We think that only people who want to join practice after completing your CA should go for small firms. Specially those who want to practice in more diverse areas. And if you’ve built your network well during your articleship, so much better! Also, if you want to plan on doing industrial training later, you might want to think about this option.
How do you register for Articleship?
There is a step by step procedure to register for CA Articleship including how to transfer articleship, etc. Keep in mind that ICAI has considered pretty much every scenario!
City of Articleship
In India, each city has its own advantages and disadvantages. As you are fully aware, the economic situation in the country is quite variable. And because a CA is generally a localised profession, the jobs you’ll encounter are usually local. So, try to do your articleship from a city where there are a lot of businesses. That way, you’ll get the best exposure.
Transfer of Articleship
You can choose to transfer your articleship. Many people join a big firm in their first year, and depending on their experience, transfer to a mid-size firm in their second. And in their third year, they take up industrial training.
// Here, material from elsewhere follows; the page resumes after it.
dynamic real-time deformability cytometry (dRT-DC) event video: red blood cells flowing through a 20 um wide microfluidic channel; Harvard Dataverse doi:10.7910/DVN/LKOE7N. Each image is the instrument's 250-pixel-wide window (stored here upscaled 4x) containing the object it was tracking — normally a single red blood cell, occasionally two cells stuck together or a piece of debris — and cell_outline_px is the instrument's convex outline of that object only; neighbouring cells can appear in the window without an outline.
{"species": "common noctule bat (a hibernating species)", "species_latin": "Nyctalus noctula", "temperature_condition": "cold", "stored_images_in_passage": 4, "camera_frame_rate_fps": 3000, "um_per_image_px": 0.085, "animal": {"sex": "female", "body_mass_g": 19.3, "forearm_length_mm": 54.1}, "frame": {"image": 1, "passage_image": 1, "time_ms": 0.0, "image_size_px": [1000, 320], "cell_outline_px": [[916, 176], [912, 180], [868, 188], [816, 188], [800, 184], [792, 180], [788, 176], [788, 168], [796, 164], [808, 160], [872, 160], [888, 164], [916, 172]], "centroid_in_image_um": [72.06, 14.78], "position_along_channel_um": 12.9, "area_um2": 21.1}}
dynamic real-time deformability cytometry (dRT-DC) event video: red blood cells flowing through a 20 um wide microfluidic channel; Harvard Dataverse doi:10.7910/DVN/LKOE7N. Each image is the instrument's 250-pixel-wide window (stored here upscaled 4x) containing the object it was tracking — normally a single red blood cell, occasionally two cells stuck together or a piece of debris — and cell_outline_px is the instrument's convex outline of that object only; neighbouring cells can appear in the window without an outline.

As you can see there’s no one size fits all “right” answer. And you have a lot of options. All serving to confuse you. In the end, it depends on your preferences. Your ability. Your areas of interest.
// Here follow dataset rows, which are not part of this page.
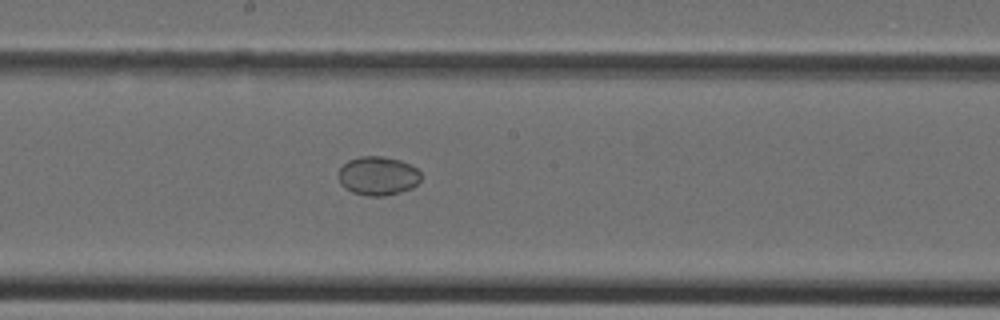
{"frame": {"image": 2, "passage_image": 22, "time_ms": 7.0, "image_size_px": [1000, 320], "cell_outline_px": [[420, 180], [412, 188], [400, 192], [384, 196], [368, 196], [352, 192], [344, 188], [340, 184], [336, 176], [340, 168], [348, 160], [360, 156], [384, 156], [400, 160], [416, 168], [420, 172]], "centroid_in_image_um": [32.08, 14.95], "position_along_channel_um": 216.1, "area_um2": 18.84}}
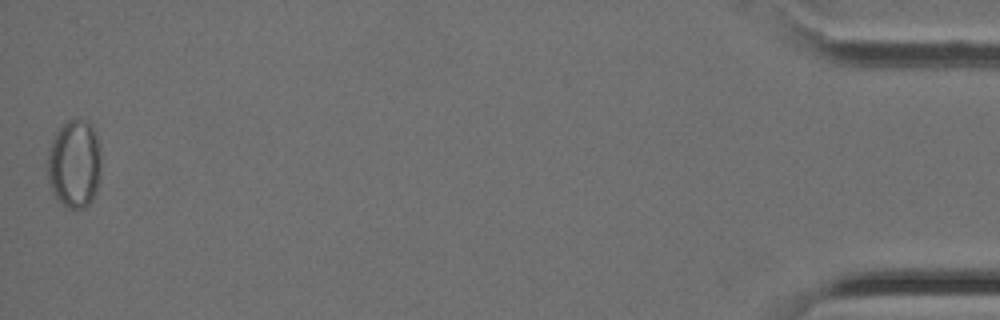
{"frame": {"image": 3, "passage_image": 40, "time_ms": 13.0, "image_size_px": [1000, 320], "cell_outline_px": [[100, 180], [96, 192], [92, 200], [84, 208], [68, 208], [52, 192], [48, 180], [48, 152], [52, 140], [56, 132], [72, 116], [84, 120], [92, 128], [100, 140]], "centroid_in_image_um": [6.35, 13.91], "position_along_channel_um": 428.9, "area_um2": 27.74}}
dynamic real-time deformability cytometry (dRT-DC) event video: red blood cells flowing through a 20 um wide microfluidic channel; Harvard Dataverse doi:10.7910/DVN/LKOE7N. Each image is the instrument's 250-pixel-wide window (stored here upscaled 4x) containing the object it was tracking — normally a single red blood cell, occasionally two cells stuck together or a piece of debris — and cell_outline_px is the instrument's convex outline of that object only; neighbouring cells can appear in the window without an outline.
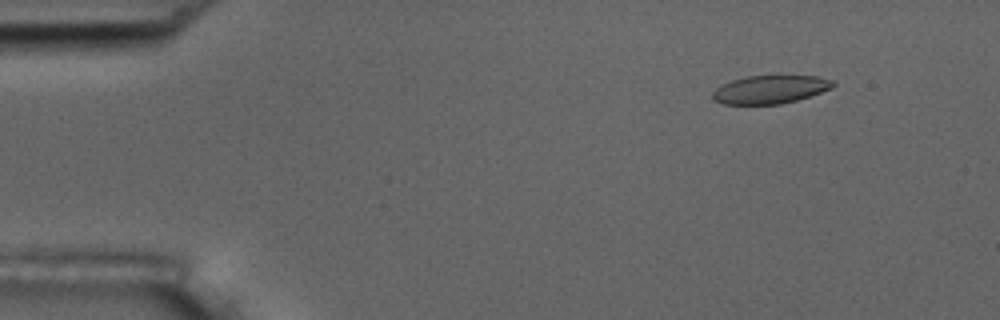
{"species": "common noctule bat (a hibernating species)", "species_latin": "Nyctalus noctula", "temperature_condition": "room temperature", "stored_images_in_passage": 56, "camera_frame_rate_fps": 3000, "um_per_image_px": 0.085, "animal": {"sex": "male", "body_mass_g": 17.5, "forearm_length_mm": 52.3}, "frame": {"image": 1, "passage_image": 7, "time_ms": 2.0, "image_size_px": [1000, 320], "cell_outline_px": [[836, 84], [832, 88], [796, 100], [780, 104], [724, 104], [712, 100], [712, 92], [716, 88], [732, 80], [744, 76], [776, 72], [816, 76], [832, 80]], "centroid_in_image_um": [65.47, 7.54], "position_along_channel_um": 19.5, "area_um2": 20.69}}
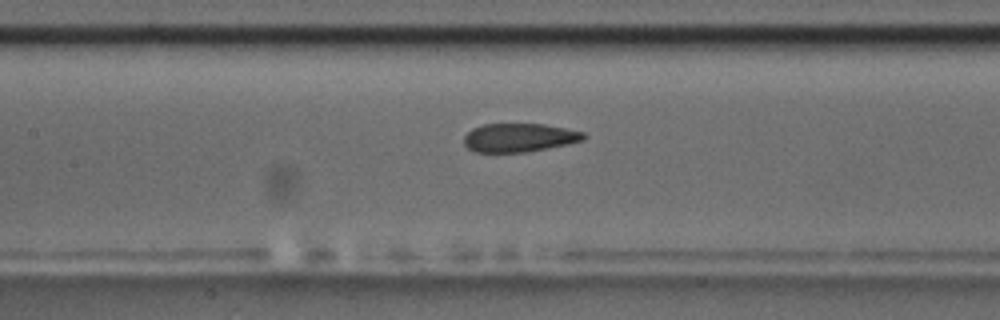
{"frame": {"image": 2, "passage_image": 26, "time_ms": 8.333, "image_size_px": [1000, 320], "cell_outline_px": [[588, 136], [584, 140], [568, 144], [528, 152], [476, 152], [468, 148], [464, 144], [464, 136], [472, 128], [484, 124], [544, 124], [584, 132]], "centroid_in_image_um": [44.15, 11.7], "position_along_channel_um": 163.3, "area_um2": 20.0}}
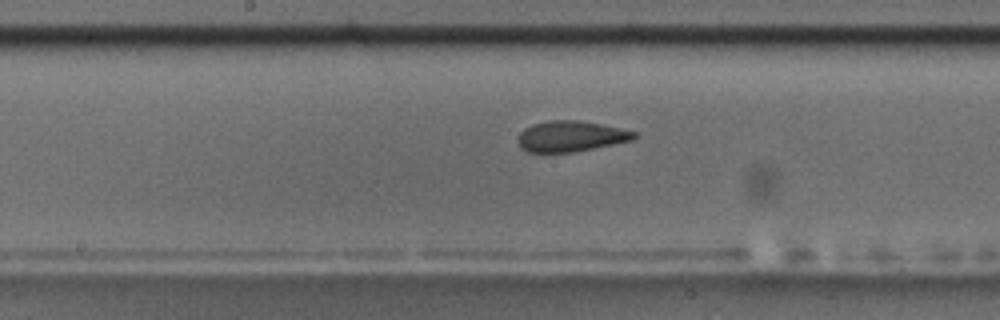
{"frame": {"image": 3, "passage_image": 29, "time_ms": 9.333, "image_size_px": [1000, 320], "cell_outline_px": [[636, 136], [632, 140], [572, 152], [528, 152], [520, 148], [516, 140], [520, 132], [524, 128], [532, 124], [548, 120], [580, 120], [620, 128], [636, 132]], "centroid_in_image_um": [48.45, 11.57], "position_along_channel_um": 199.8, "area_um2": 20.75}, "authors_computed_cell_mechanics": {"area_um2": 21.2704, "velocity_mm_per_s": 3.6654, "shape_relaxation_time_tau1_ms": 4.7353, "shape_relaxation_time_tau2_ms": 2.9222, "deformation_change_tau1": 0.122, "deformation_change_tau2": 0.0786}}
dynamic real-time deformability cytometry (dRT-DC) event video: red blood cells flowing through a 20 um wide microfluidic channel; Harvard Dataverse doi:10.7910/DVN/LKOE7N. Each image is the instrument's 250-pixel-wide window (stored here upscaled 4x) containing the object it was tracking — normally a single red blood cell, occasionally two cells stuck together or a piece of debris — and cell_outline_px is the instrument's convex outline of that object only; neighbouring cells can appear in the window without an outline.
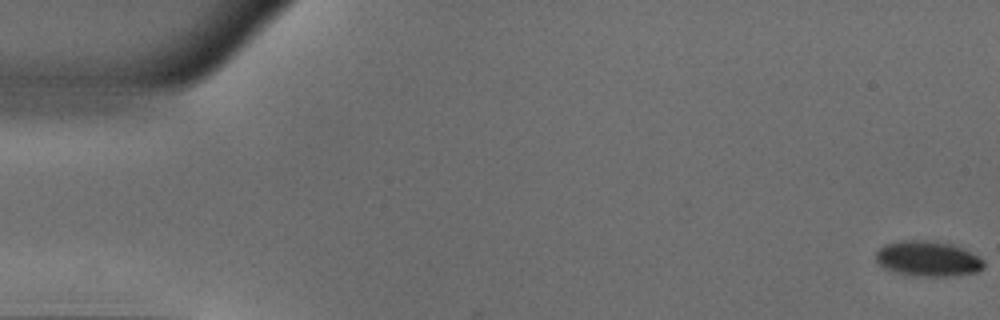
{"species": "common noctule bat (a hibernating species)", "species_latin": "Nyctalus noctula", "temperature_condition": "warm", "stored_images_in_passage": 51, "camera_frame_rate_fps": 3000, "um_per_image_px": 0.085, "animal": {"sex": "male", "body_mass_g": 18.8}, "frame": {"image": 1, "passage_image": 1, "time_ms": 0.0, "image_size_px": [1000, 320], "cell_outline_px": [[984, 268], [976, 272], [948, 276], [924, 276], [896, 272], [884, 268], [876, 260], [876, 252], [884, 244], [900, 240], [924, 240], [952, 244], [964, 248], [984, 260]], "centroid_in_image_um": [78.88, 21.97], "position_along_channel_um": 6.1, "area_um2": 22.08}}
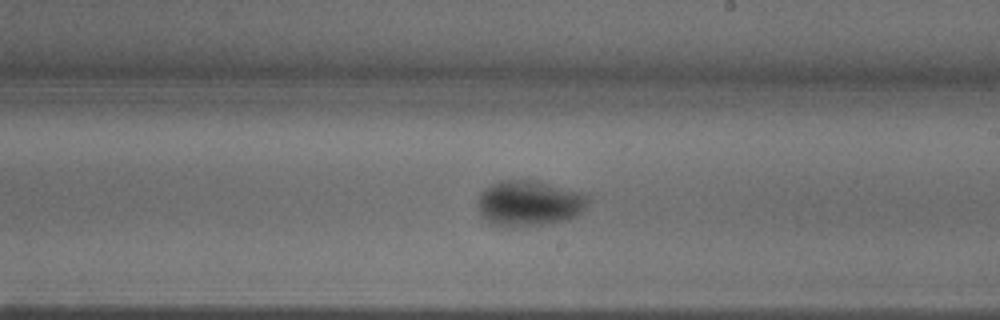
{"frame": {"image": 2, "passage_image": 30, "time_ms": 9.667, "image_size_px": [1000, 320], "cell_outline_px": [[588, 200], [580, 212], [576, 216], [564, 220], [544, 224], [508, 228], [492, 224], [480, 212], [480, 196], [484, 188], [488, 184], [500, 180], [536, 180], [580, 192]], "centroid_in_image_um": [44.94, 17.27], "position_along_channel_um": 244.1, "area_um2": 28.9}}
But if you are still confused about what to do, we suggest the following two paths:
- Join a mid-size firm for the first two years of articleship. Do industrial training in your final year. This will give you a great deal of flexibility for your future. You’ll get a decent stipend, enough time to study, and you could branch out both into practice or employment. You can pick up the specialisation if needed on the job, as it were
- For the first year, work in a big firm. Gain a specialised experience. Then, in your second year, transfer to a mid-size firm that allows industrial training in the 3rd This way you’ll get to see both a corporate and a laid-back culture. You’ll gain a certain degree of specialisation. You’ll also get a decent overview of the domain. Finally, in your third year, your industrial training will help you!
Both paths (a) and (b) are viable. As we said, it all comes down to you.